Feb 04, 2017
 Fosdem 17
  Alexander Rubin

Apache Spark is a cluster computing framework, similar to Apache Hadoop. There are a number of tasks where MySQL does not show great performance: for example MySQL is not massively parallel system and a single query will only utilize 1 CPU core . Spark, on the the other hand is designed to be massively parallel; in addition Spark is a clustering framework, so you can easily add more compute nodes so that Spark can utilize more resources and scale.

Apache Drill is similar project aimed to make data discovery easier. For example it allow you to join data sources in MySQL, MongoDB, flat files, other RDBMS, etc.

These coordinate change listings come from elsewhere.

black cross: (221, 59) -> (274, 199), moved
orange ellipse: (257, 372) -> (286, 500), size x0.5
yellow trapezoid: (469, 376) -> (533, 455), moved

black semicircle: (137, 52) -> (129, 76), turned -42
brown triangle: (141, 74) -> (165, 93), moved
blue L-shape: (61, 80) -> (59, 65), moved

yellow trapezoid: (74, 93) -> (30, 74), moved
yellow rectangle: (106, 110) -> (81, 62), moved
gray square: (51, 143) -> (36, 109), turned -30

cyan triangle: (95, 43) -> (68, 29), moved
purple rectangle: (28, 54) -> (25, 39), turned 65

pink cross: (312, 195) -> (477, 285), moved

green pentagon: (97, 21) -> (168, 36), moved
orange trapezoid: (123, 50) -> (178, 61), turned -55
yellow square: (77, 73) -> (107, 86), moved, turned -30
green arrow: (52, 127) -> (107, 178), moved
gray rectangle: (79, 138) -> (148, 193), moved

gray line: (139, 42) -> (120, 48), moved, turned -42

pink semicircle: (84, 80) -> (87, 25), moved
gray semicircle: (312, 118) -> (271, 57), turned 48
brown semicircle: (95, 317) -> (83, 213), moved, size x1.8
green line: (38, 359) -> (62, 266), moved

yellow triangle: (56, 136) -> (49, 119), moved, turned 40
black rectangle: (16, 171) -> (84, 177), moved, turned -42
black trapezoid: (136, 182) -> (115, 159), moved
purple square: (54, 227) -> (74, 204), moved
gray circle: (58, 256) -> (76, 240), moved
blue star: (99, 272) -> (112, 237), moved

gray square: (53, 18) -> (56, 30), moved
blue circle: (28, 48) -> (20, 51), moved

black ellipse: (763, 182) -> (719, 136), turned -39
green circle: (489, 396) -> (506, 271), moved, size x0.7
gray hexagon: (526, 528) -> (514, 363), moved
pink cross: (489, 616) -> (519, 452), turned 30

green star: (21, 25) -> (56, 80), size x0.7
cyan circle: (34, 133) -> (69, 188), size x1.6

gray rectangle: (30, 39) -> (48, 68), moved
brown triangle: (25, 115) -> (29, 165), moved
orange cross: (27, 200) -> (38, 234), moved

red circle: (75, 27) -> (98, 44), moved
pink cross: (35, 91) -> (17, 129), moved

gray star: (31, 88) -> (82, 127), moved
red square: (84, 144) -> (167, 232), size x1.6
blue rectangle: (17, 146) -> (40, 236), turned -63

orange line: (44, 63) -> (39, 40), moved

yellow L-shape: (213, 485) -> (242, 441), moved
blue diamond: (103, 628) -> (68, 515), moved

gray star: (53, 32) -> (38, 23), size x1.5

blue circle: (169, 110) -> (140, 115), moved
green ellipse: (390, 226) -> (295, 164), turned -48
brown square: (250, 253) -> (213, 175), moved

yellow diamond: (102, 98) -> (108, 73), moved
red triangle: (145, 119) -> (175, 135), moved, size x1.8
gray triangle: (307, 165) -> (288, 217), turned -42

In this talk I will demonstrate how to use Apache Spark together with MySQL for data analysis. I will sho how Apache Spark aggregates data (wikipedia pageview statistics) and stores the resultset in MySQL. I will also show how to use Apache Spark with multiple sources and join virtual tables from MySQL, flat files and even MongoDB.



About the Author

Alexander Rubin

Alexander joined Percona in 2013. Alexander worked with MySQL since 2000 as DBA and Application Developer. Before joining Percona he was doing MySQL consulting as a principal consultant for over 7 years (started with MySQL AB in 2006, then Sun Microsystems and then Oracle). He helped many customers design large, scalable and highly available MySQL systems and optimize MySQL performance. Alexander also helped customers design Big Data stores with Apache Hadoop and related technologies.